The park is now the francophone centre of the region (!!??!?)
and is surrounding a manor that is resembling to the palace of Brighton build by Lord… I don’t know. With the same onion like towers and windows.

After the park we return to Saratel to look for the railway station. No sign for the railway station. The rails are passing though the village but no station. We go up and down. Finaly we ask and we find out that the station is on the same road that leads to Arcalia, where the park was, but it is closer to Saratel on a road that takes right from the concrete one.

We finally get there. A regular, simple railway station that has nothing special. Is in the middle of nowhere. It is dirty and the waiting room smells bad. The sky is still dull, it starts to rain and I need to enter the waiting room. I sit on the edge of a chair. I am starting to read a magazine. The “Lumea” (The World) magazine is coming from the communistic times but nowadays is totally new: has a nice presentation and has good, smart article. The articles are mostly socio-political.

I read an article of a Romanian guy that saved more Jews than Schindler. The story is exciting but when it starts describing the way Jews were treated I start remembering Auschwitz… This railway station I was in, I think, it looked the same then as well.
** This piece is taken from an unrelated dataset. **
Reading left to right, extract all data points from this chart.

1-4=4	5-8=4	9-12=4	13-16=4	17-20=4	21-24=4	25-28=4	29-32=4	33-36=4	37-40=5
The place is smelling as, I think, Auschwitz would have smelled and probably still is, where the rooms filled with suitcases and shoes and hair are. It smells like people and sweat.
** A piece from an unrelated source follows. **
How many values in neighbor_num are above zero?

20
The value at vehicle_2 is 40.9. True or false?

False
I want to get out in the light. Enough with articles! I want a bit of civilisation. I take out my laptop. But is not working battery let me down.

Slowly the sky was getting darker. To the west it turned out red… from pink to red…. Night is falling… Through the patches of dark clouds you could see a sparkling red light.

I listen to the music trying to get rid of the feeling of emptiness. What is this feeling? The man at the edge of century? The feeling of weakness mankind has proved along centuries?

And I am in the middle of nowhere! Several man are walking on the platform waiting the train. They are quiet. Suddenly some brighter laughs. Two women appear and cross the platform in a lively chit chat. They pass me leaving behind a nice smell. They are dressed better than all the man waiting the train. I think woman played a decisive role in the development of mankind. I wonder if anyone thought of researching on the role of women in the development of mankind. Well, I can suggest this to a feminist group.

I am listening to music and I am dancing. I want to quit this place and I am cold and hungry! I want home!.

Finally the train is arriving. I can hear the signal! I see the light. I check my thicket: bed 46 wagon 7. The wagons that arrives at the platform are the first ones only. I need to run to the rear of the train.
If anyone would have asked me why I am running I would have said that I was afraid that the train will not stay long and I wouldn’t have arrived my wagon in time. But the truth is that I was running to leave that place!

I arrived at the stairs of the wagon. They are so tall! The conductor was waiting me. I give him the thicket while grabbing the door to pull myself up. I arrive in my cabin. Is warm, and comfortable it looked welcoming – my thicket to civilisation!. The room mate was a large guy that was snoring when I entered and woke up long time after I entered. Even from the first lines he told me that he is a lawyer and Pentecostal. He was going to Bucharest to defend a case of someone “of ours”. I jump in the bed above. I was so tired that I felt like crying. It is 22:30

What was this?

Friday, June 09, 2006


I finally finished my first project. Its been quite some time it started and I am terribly bored of going to this city and deal with problems on the site. 70% of the problems are due to the beneficiary that is changing the decisions all the time, the rest of the problems are caused by the designer.

Of course that the constructor has no fault in delaying the works. And of course that the suppliers are supplying the equipments on time.

Top to bottom I do like my job... the only thing that I would like to change is to make it a bit more creative.

At the end of each project the problems starts when you need to get the money back from the beneficiary for the work you gave in.